UN Secretary-General António Guterres has stressed the need to “keep alive the values of multilateralism” amid the war in Ukraine and its fallouts across the globe.
Speaking in Moscow on Tuesday, he outlined proposals that would establish conditions to allow for safe evacuations of civilians and delivery of desperately needed humanitarian aid, in both the Donbas and Mariupol.
The UN chief was in the Russian capital for talks with the country’s Foreign Minister, Sergey Lavrov. He will also be received by President Vladimir Putin.
Mr. Guterres told reporters that he had held “a very frank discussion” with Mr. Lavrov “and it is clear that there are two different positions on what is happening in Ukraine.”
Russia has said it is conducting a “special military operation” in Ukraine, while for the UN, the 24 February invasion is a violation of the country’s territorial integrity and goes against the UN Charter.
“But it is my deep conviction that the sooner we end this war, the better – for the people of Ukraine, for the people of the Russian Federation, and those far beyond,” he said.
Underlining his role as a “messenger of peace”, the Secretary-General recalled that the UN has repeatedly appealed for ceasefires to protect civilians, as well as political dialogue towards a solution, which so far has not happened.
Referring to the “violent battle” underway across the Donbas in eastern Ukraine, he noted that many civilians are being killed, and hundreds of thousands are trapped by the conflict, adding that repeated reports of violations, as well as possible war crimes, will require independent investigation for effective accountability.
“We urgently need humanitarian corridors that are truly safe and effective and that are respected by all to evacuate civilians and deliver much-needed assistance.”

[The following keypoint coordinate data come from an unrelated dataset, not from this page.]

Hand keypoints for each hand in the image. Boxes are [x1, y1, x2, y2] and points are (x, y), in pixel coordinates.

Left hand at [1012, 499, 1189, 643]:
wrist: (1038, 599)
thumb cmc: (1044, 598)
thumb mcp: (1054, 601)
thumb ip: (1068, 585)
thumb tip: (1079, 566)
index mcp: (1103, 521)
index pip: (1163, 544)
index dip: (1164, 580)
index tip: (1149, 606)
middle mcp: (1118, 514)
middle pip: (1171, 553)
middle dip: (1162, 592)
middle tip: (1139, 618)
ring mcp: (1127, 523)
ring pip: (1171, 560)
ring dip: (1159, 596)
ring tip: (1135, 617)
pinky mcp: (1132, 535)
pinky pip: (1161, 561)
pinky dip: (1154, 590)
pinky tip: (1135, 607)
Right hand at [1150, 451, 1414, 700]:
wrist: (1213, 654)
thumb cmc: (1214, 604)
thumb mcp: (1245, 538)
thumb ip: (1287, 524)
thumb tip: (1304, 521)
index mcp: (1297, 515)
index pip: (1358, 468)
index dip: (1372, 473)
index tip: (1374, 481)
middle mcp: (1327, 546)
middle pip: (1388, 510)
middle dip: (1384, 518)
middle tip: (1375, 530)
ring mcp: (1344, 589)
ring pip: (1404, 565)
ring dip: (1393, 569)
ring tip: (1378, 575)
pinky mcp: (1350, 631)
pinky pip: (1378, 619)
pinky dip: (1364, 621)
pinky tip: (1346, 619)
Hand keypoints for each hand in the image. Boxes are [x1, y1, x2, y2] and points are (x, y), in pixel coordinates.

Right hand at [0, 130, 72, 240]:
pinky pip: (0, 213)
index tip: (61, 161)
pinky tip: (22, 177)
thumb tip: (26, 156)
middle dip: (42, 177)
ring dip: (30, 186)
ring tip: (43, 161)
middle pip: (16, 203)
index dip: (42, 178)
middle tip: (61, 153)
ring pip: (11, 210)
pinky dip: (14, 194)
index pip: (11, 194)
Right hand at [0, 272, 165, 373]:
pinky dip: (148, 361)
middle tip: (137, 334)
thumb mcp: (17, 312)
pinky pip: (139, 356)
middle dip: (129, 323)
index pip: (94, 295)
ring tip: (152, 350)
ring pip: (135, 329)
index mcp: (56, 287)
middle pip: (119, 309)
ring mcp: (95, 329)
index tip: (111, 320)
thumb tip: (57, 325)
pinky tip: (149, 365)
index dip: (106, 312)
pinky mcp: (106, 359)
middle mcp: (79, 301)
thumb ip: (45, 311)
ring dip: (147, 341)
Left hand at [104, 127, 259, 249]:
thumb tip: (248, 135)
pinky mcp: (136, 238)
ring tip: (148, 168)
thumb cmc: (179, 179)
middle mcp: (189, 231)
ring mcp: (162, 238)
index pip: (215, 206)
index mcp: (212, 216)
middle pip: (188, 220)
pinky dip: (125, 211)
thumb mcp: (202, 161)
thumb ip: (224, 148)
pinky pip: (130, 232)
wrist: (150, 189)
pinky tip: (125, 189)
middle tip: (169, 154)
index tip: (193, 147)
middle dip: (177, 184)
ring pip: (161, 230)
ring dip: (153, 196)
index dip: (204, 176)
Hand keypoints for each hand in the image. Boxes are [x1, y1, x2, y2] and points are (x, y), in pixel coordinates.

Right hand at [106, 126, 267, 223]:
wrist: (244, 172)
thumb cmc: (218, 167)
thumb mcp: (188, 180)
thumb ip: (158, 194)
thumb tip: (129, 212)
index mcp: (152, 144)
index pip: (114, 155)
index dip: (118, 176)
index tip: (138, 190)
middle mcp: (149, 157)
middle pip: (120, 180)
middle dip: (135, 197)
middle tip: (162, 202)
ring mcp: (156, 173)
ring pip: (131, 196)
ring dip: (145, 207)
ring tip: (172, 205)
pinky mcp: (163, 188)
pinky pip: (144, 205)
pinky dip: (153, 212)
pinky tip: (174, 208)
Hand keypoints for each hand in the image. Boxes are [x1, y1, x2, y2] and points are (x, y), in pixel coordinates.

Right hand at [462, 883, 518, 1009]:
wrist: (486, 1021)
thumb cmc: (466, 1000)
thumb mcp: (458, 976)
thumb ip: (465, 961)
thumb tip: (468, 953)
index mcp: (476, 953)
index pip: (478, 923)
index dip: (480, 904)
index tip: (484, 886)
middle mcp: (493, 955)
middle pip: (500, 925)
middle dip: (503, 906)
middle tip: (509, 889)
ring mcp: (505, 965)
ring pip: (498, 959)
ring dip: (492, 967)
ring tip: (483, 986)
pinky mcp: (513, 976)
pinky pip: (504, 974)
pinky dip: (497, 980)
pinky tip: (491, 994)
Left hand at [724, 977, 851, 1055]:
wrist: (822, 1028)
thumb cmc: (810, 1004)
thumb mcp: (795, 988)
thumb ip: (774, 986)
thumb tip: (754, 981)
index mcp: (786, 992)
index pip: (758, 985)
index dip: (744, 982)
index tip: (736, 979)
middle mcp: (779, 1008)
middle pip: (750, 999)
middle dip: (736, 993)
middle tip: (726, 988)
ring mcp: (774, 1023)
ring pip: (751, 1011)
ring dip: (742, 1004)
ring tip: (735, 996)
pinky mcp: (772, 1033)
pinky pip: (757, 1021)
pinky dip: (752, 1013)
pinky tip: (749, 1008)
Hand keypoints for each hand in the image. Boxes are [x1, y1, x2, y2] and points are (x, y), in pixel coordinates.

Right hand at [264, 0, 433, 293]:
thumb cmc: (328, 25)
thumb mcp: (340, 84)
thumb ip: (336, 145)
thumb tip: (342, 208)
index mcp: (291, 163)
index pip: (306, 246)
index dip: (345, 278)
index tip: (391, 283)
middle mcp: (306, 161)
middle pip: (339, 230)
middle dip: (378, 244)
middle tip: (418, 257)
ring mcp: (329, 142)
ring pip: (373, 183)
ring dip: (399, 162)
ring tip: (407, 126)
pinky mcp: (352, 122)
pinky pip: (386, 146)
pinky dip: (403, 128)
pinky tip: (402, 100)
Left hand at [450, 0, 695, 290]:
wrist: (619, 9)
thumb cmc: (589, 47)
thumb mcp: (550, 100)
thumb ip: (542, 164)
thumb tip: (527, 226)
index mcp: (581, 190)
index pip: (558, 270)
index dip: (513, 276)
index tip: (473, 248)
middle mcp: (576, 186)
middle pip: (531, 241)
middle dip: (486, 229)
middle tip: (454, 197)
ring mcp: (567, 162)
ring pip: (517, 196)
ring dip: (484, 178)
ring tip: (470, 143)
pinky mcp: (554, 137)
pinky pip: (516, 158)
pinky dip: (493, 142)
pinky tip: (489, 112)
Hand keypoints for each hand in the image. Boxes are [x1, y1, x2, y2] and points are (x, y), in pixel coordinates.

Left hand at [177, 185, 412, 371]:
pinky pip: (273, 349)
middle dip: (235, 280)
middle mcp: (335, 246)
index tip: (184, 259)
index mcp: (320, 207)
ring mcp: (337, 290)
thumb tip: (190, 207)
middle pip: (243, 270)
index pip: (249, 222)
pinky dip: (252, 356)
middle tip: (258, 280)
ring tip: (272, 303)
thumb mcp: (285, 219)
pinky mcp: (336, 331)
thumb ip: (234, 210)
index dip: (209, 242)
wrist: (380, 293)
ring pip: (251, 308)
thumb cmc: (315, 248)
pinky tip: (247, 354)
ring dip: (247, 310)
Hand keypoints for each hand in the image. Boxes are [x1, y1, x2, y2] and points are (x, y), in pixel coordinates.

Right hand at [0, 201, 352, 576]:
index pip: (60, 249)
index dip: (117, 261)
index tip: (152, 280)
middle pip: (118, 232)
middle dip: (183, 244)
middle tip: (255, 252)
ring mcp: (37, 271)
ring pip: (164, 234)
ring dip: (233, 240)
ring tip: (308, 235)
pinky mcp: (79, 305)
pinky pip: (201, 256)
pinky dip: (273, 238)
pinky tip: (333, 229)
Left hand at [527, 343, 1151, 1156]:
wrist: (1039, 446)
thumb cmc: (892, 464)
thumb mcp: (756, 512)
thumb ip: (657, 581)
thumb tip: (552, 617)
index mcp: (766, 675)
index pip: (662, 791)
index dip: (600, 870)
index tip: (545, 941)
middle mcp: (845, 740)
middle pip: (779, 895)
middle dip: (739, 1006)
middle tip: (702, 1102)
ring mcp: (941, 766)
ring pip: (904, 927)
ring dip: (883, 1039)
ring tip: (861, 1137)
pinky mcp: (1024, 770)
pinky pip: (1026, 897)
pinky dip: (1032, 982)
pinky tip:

The Secretary-General has proposed establishment of a Humanitarian Contact Group – comprising Russia, Ukraine and the UN – “to look for opportunities for the opening of safe corridors, with local cessations of hostilities, and to guarantee that they are actually effective. “
Addressing the “crisis within a crisis” in Mariupol, where thousands are in dire need of life-saving assistance, and for many, evacuation, he underlined the UN’s readiness to fully mobilize its human and logistical resources to help save lives.
Mr. Guterres has proposed that the UN, the International Committee of the Red Cross, and Ukrainian and Russian forces, coordinate work to both enable the safe evacuation of civilians who want to leave Mariupol – both inside the last redoubt of the Azovstal steel plant, and in the city itself, and in any direction they choose – and to deliver humanitarian aid.
Global shock waves
Turning to the wider impacts of the war, the Secretary-General spoke of some of the “shock waves” being felt across the globe, such as the “dramatic acceleration” in food and energy costs, which particularly are affecting millions of the world’s most vulnerable people.
“This comes on top of the shock of the continued COVID-19 pandemic and uneven access to resources for recovery, that particularly penalize developing countries around the world. So, the sooner peace is established, the better – for the sake of Ukraine, Russia, and for the world,” he said.
“And it’s very important, even in this moment of difficulty, to keep alive the values of multilateralism,” he added.
The Secretary-General underlined the need for a world that is “multipolar”, that abides by the UN Charter and international law, and which recognizes full equality among States, in hopes that humanity will again unite to address common challenges such as climate change “and in which the only war we should have would be a war of those that put the planet at risk.
The Secretary-General will be in Ukraine on Thursday where he will have a working meeting with Foreign Minister Dmytro Kuleba, and he will be received by President Volodymyr Zelenskyy.